=== WHAT YOU WILL DO ===
Reproduce word for word the stretch of the cat case report below from "Thoracic radiographs showed" through "and 140 beats/min.".

=== TEXT SEGMENT ===
== Segment start ==
A 6-year-old male castrated domestic short hair cat (8.1 kg) was referred to Cornell University with a 1-day history of lethargy, inappetence, and dyspnea. Vital signs included a heart rate that ranged from 120 to 150 beats/min, respiratory rate >60 breaths/min, and rectal temperature of 37.4 °C. Muffled heart sounds and harsh lung sounds were auscultated.

Thoracic radiographs showed enlarged pulmo¬nary veins with a diffuse, severe interstitial pattern consistent with pulmonary edema. Mild pleural effusion was also evident. Initial electrocardiogram (ECG) revealed third-degree atrioventricular (AV) block with an idioventricular rhythm and AV dissociation.

The cat was administered 1 mg/kg furosemide and 0.2 mg/kg butorphanol intravenously and placed in an oxygen cage. During the subsequent 12 h, two additional 2 mg/kg boluses of furosemide were administered. The respiratory rate stabilized and the heart rate remained between 120 and 140 beats/min.

A CBC and serum biochemistry were normal and FIV/FeLV were negative. Cardiac troponin I (cTnI)a was calibrated according to the manufacturer instructions. Cardiac troponin I was elevated (9.0 ng/mL [normal: 0—0.09 ng/mL]). The cTnI assay was done with an analyzer not validated for use in cats because of the highly conserved sequence of troponin across species. Echocardiography revealed asymmetrical left ventricular hypertrophy (interventricular septum diastole [IVSd]: 5.7 mm; left ventricular free wall diastole [LVFWd]: 6.9 mm; normal [1] < 6 mm, with a normal left ventricular chamber dimension; left ventricular internal dimension diastole [LVIDd]: 15.2 mm; normal [1] < 21 mm). The left atrium was not enlarged (left atrium/aortic [LA:Ao]: 1.4; normal [1] < 1.6). Systolic function was also normal (fractional shortening (FS): 74%; normal [1] > 60%). Trivial mitral regurgitation in the absence of noticeable valvular degeneration was present. Right atrial and ventricular dimensions were subjectively considered normal.

a Abbott point of care, 400 College Rd E, Princeton, NJ 08540, United States.
== Segment end ==
=== INFORMATION GIVEN ===
== Segment start ==
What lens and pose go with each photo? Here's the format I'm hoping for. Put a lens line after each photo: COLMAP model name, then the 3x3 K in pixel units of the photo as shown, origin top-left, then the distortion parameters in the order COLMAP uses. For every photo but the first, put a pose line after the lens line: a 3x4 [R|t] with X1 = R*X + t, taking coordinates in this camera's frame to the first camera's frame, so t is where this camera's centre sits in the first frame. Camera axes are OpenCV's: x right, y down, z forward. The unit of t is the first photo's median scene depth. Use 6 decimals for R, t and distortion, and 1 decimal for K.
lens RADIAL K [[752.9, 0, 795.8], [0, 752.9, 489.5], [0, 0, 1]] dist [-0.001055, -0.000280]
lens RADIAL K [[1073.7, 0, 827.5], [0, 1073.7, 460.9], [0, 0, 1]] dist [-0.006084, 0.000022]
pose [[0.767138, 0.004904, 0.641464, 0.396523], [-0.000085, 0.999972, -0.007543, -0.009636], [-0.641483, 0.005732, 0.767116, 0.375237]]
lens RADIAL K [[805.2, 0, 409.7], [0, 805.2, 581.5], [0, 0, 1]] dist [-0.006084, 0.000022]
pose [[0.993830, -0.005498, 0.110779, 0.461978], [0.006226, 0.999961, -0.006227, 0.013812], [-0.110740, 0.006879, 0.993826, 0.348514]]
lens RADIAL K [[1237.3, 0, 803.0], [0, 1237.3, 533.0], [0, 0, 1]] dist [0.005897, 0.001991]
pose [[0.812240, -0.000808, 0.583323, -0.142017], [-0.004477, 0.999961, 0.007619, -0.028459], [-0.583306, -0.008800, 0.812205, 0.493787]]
== Segment end ==
=== ANSWER BOX ===
Thoracic radiographs showed enlarged pulmo¬nary veins with a diffuse, severe interstitial pattern consistent with pulmonary edema. Mild pleural effusion was also evident. Initial electrocardiogram (ECG) revealed third-degree atrioventricular (AV) block with an idioventricular rhythm and AV dissociation.

The cat was administered 1 mg/kg furosemide and 0.2 mg/kg butorphanol intravenously and placed in an oxygen cage. During the subsequent 12 h, two additional 2 mg/kg boluses of furosemide were administered. The respiratory rate stabilized and the heart rate remained between 120 and 140 beats/min.